Historically, ketamine was thought to increase ICP and was traditionally taught to be avoided as an induction agent for patients with concern for raised ICP based on evidence that dated back to the 1970’s. These studies were primarily based on patients undergoing anesthesia for elective surgical procedures which showed increases in ICP, cerebral blood flow, and CPP, but without any subsequent neurologic sequelae.(29,30) Since then, observational studies have remained relatively divided; recent systematic reviews evaluating the use of ketamine in both traumatic and non-traumatic acute brain injury have not shown any significant differences in mortality or neurologic outcomes, despite ketamine’s intracranial mechanisms of action not yet being fully understood.(31–33)

Another key component of the “neuroprotective intubation” aims to blunt the sympathetic response of laryngoscopy to prevent any further increases in MAP and HR. This has typically been achieved with the administration of a short-acting opioid such as fentanyl approximately 3-5 minutes prior to induction, at a dose of 3mcg/kg.(34) This practice is based on few randomized trials conducted in the 1990’s, reporting that fentanyl is effective in attenuating rises in heart rate and BP during laryngoscopy and RSI.(35–37) Conversely, a small body of literature exists potentially suggesting an increase in ICP with the use of opioids, however, this has not been reproduced with recent, larger, high-quality trials.  

When considering the administration of opioid pre-treatment in the appropriate patient population, it is important to be aware of any potential complications that can arise during this period before RSI. As we know, opioids can cause respiratory depression and hypotension, and it is recommended to administer fentanyl pre-treatment over a period of 30-60 seconds to attempt to minimize this risk.(34) Despite this, apnea may still occur, and we must be prepared to intervene should this occur, as in certain patient populations, even short periods of apnea can have detrimental physiologic effects.
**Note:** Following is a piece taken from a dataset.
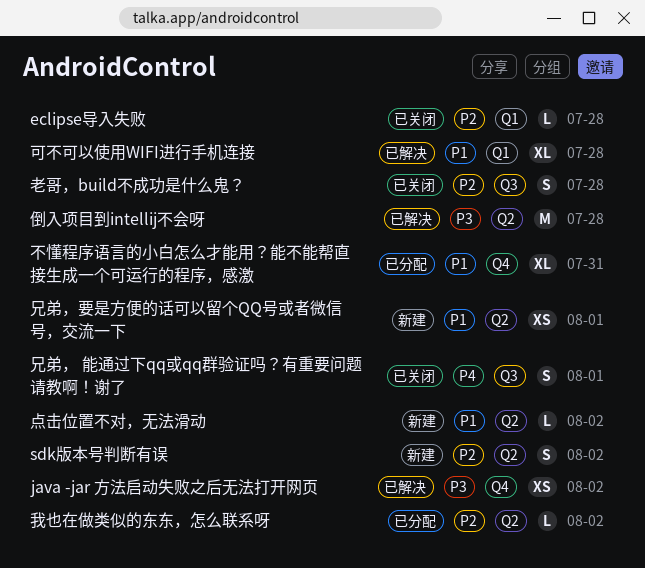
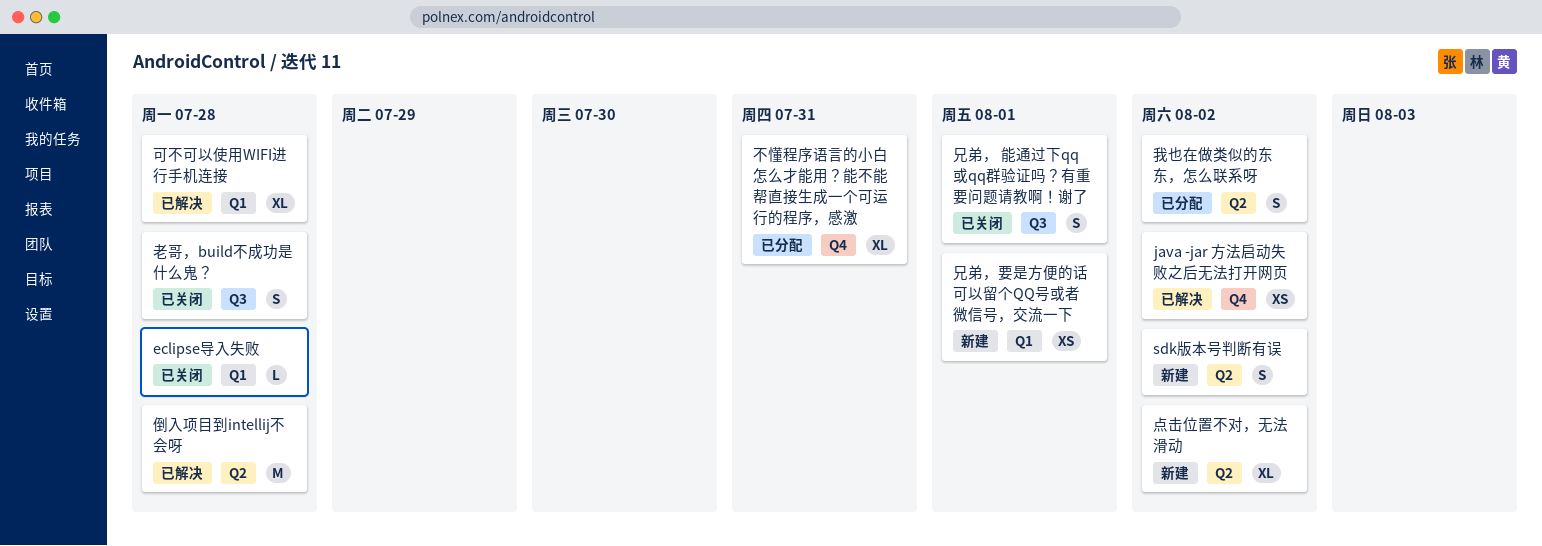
兄弟，要是方便的话可以留个QQ号或者微信号，交流一下, label: Q2 -> Q1
我也在做类似的东东，怎么联系呀, estimate: L -> S
点击位置不对，无法滑动, estimate: L -> XL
In rare cases, fentanyl can cause a phenomenon referred to as “rigid chest syndrome” or “wooden chest syndrome” in which apnea occurs and the patient is unable to be adequately ventilated via bag-mask ventilation. Case reports detailing this typically involve patients receiving cumulative infusion doses, or much larger doses of fentanyl than those given in an emergency RSI.(34,38) UpToDate recommends abolishing this by administering an NMBA promptly and proceeding with RSI.(34)

Putting together all that has been reviewed with regards to the pharmacodynamics of each agent, a refined approach to the neuroprotective intubation is suggested. These recommendations are based on a combination of information from UpToDate, local expert consensus, and a few studies:(34,39)

In a hypotensive patient with concern for raised ICP, it may be reasonable to use ketamine. These patients may not necessarily be catecholamine depleted and therefore may benefit from the systemic catecholamine increase ketamine produces. However, it is important to keep in mind the importance of resuscitating before intubating and avoiding induction in a very hypotensive patient if possible. Some previous studies recommend against the use of opioid pre-treatment in a hypotensive patient, due to the concern that any opioid agents may contribute to further hypotension.

For patients who are normotensive or hypertensive and with a concern for raised ICP, the use of etomidate is recommended in conjunction with opioid pre-treatment, given that etomidate has no analgesic properties. Etomidate will not alter hemodynamics and will therefore not contribute to any further increase in heart rate, blood pressure, or systemic catecholamine release on top of the stimulation of laryngoscopy. For these patients, opioid pre-treatment is recommended regardless of the induction agent used, as even with the analgesic effects of ketamine, this is not enough to blunt the sympathomimetic effects of both ketamine and laryngoscopy combined.